Philip has also realised that "I don't own Keith. Keith needed a home and I needed a child, and the two of us needed one another. Likewise, his birth parents needed someone to become parents to their child. Now our arrangement has made five people very happy and it's not often you can say that."
In the first year, the birth parents will meet Keith once every three months, then, in the second year, once every six months and after that once annually.
The first meeting was terrifying. The adoption papers were not yet signed and "the prospect of seeing our son walk away with them made me want to scream," says Philip.
Instead, the opposite happened. Keith had to be pushed to go to his birth parents. Deciding to face his fear head on, Philip encouraged the birth father to take Keith's hand and to bring him for a little walk. As biological father and son moved away, Philip felt for a moment that everything was lost. But within seconds, Keith came running back to Philip - his father.
There are still difficult questions, such as what happens if Keith's parents stop visiting him? Or what happens if Keith's birth mother's worst fear is realised and, as a teenager, Keith tries to expose her? Risks have been taken on all sides. But now Philip and Mary feel lucky they did not come to Keith by conventional adoption.

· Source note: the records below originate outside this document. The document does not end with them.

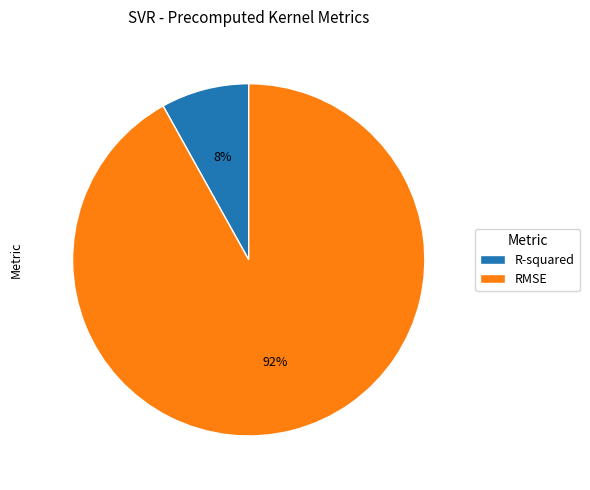

Rank the categories by value from highest to lowest.

RMSE, R-squared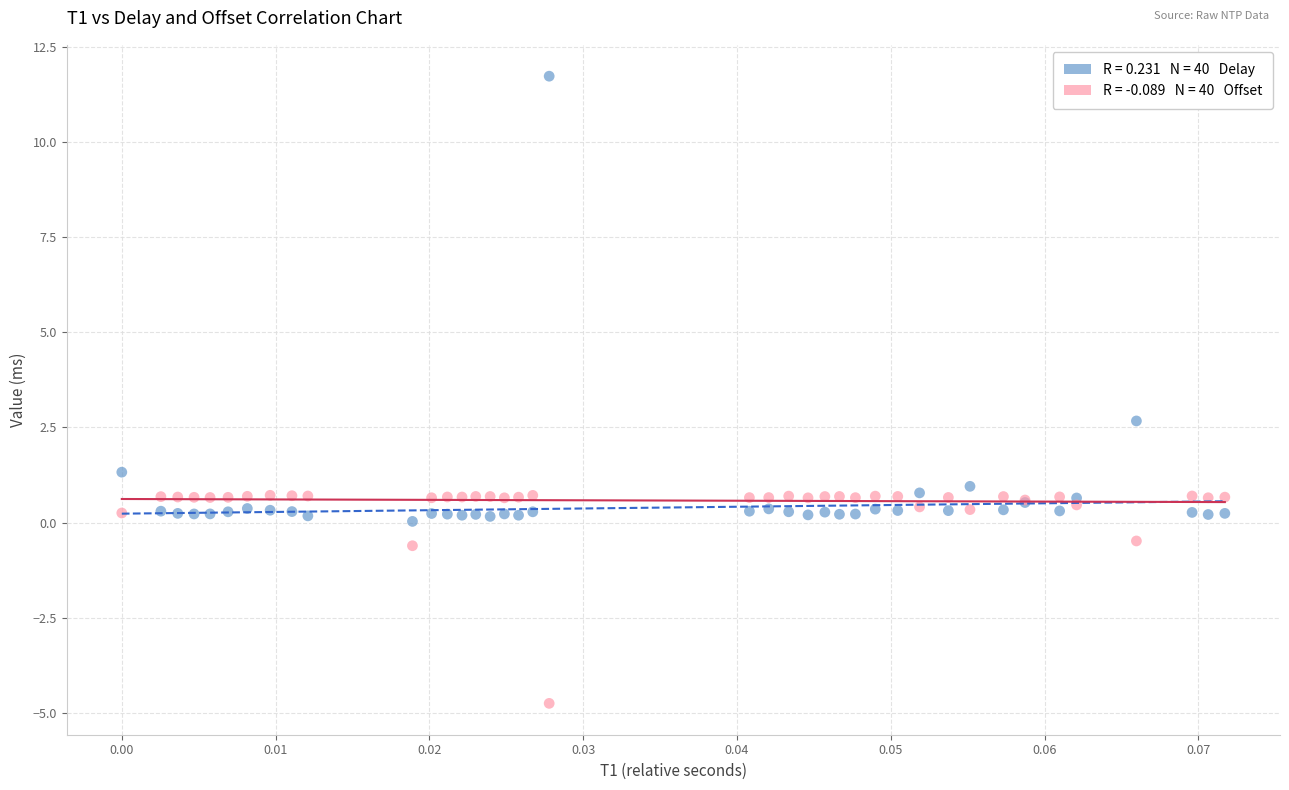

Across all series, what Y value is closest to 3?

2.7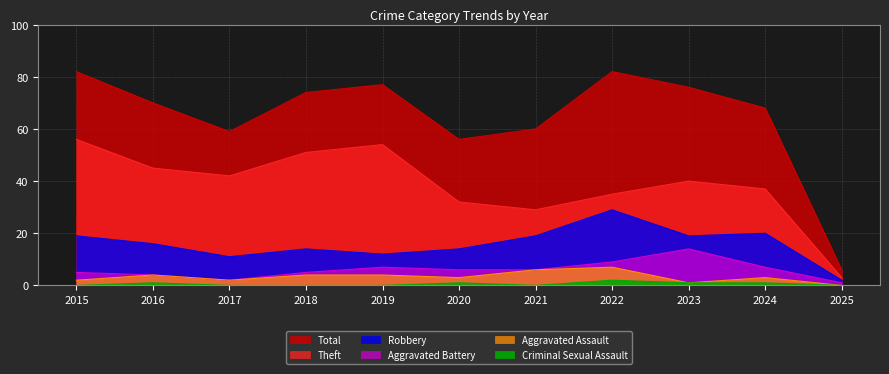

What is the minimum value for Theft?

3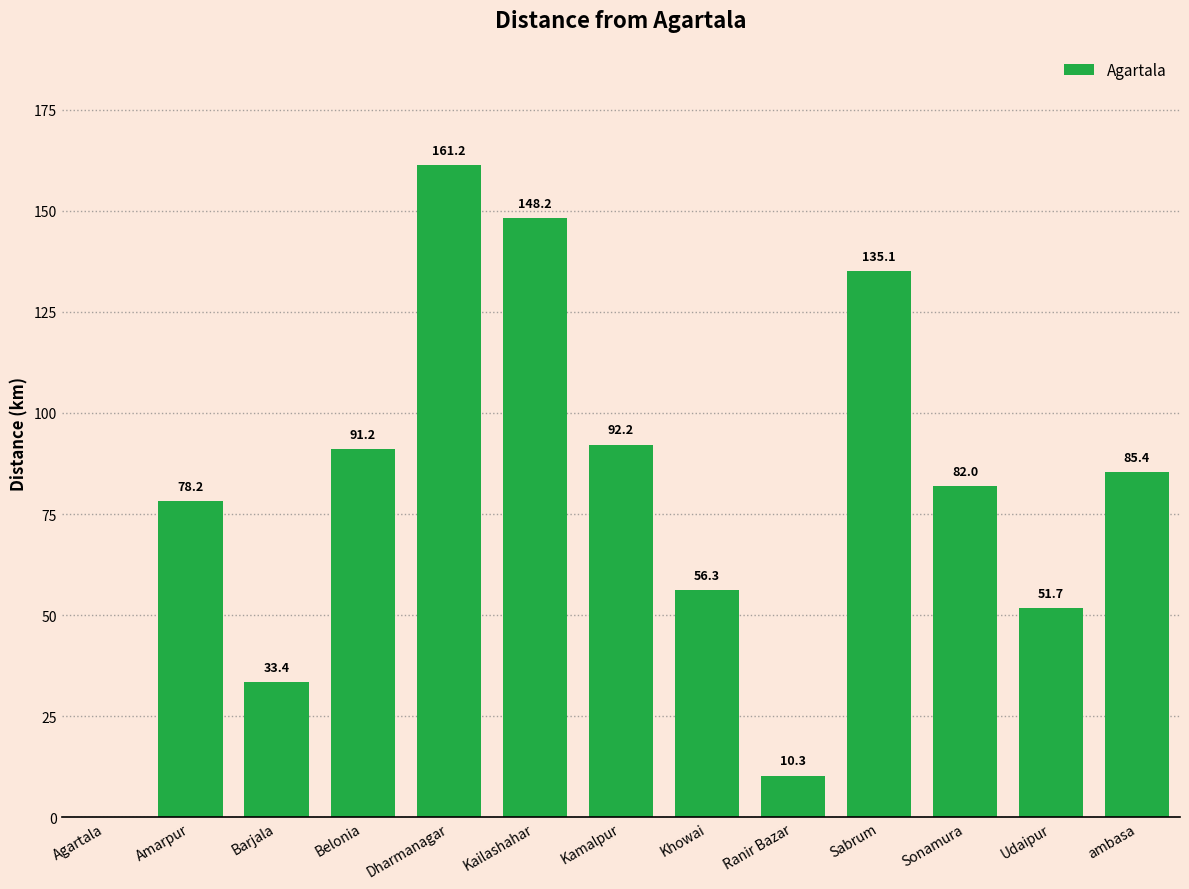

What is the sum of all values?

1025.0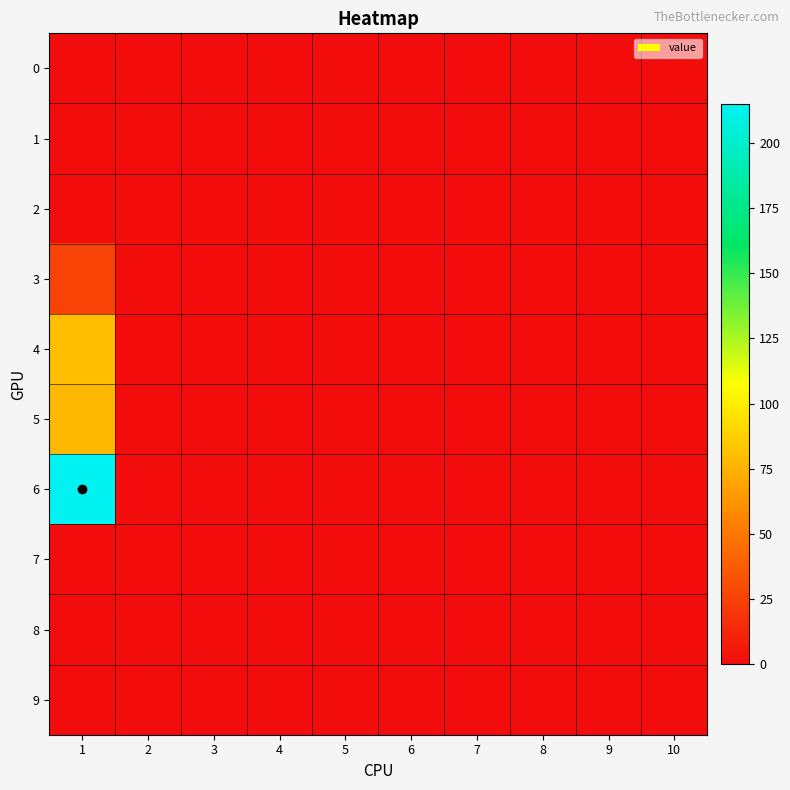

At how many categories does at least one series exceed 168?

1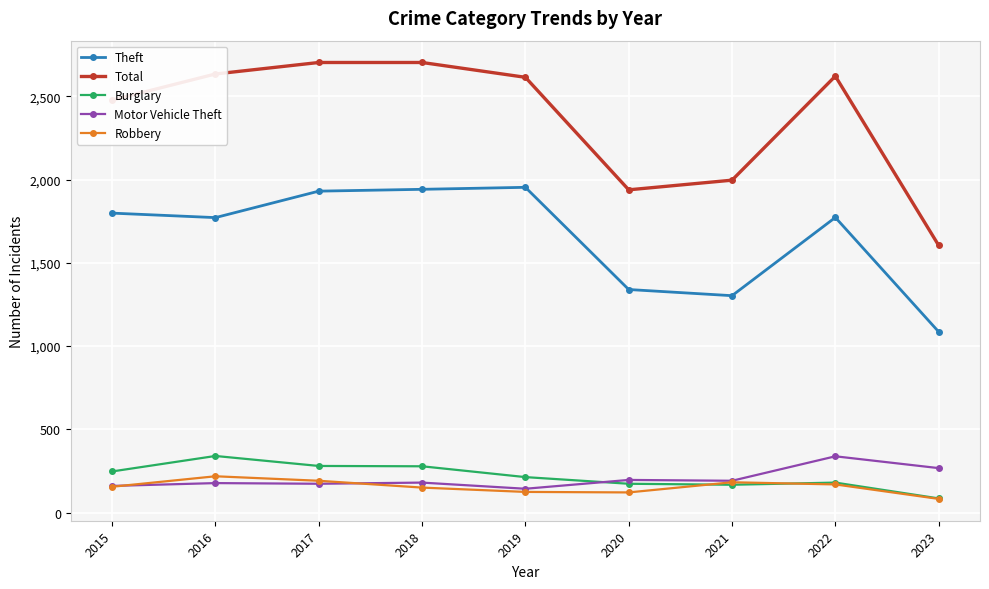

The Total series shows 1605 at 2023. True or false?

True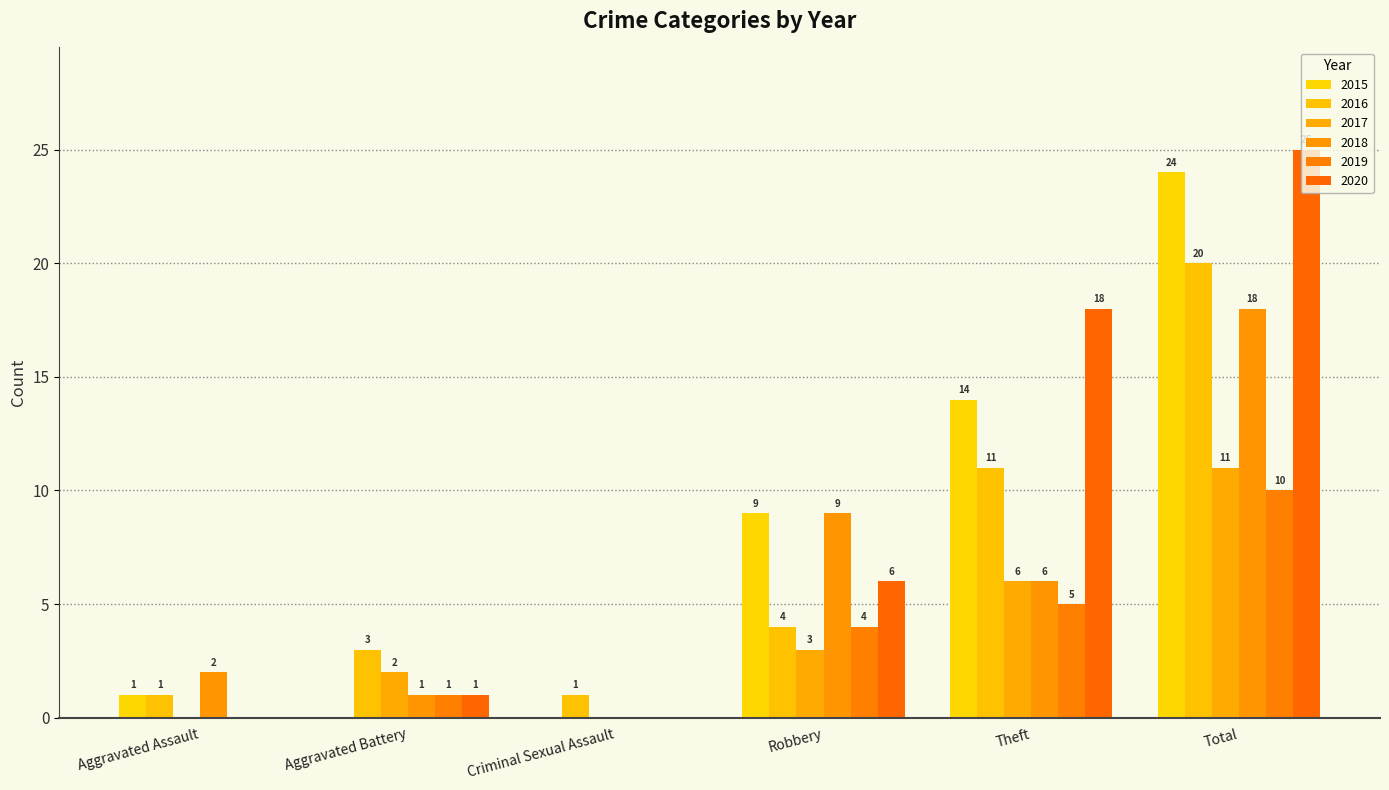

What is the sum of the 2016 values at Aggravated Battery and Theft?

14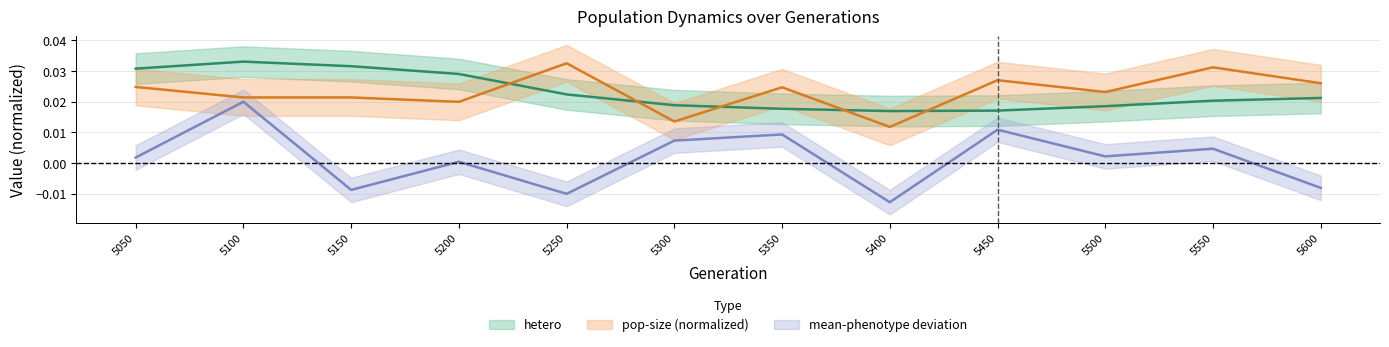

True or false: mean-phenotype and hetero intersect in this chart.

False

The coming year will see many more unwanted, crisis pregnancies yet, despite improvements in the adoption process, few women will consider adoption. Maria Hayes of Rotunda Girls Aid says: "Adoption is seen as a dirty word; it's seen as very unnatural giving up your child to someone else to rear. It's: seen as selfish whereas I would see it as a self less thing to do."
The happiness of adoptive parents and the contentment of their children paints a heart warming picture. Yet no one who has been involved in the adoption triangle has any doubt that it is the birth mothers who adoptive parents and children will be remembering as the New Year dawns, because for every birth mother who gave a bit of her heart away there is an adoptive couple who think of her and thank her more constantly than she may ever know.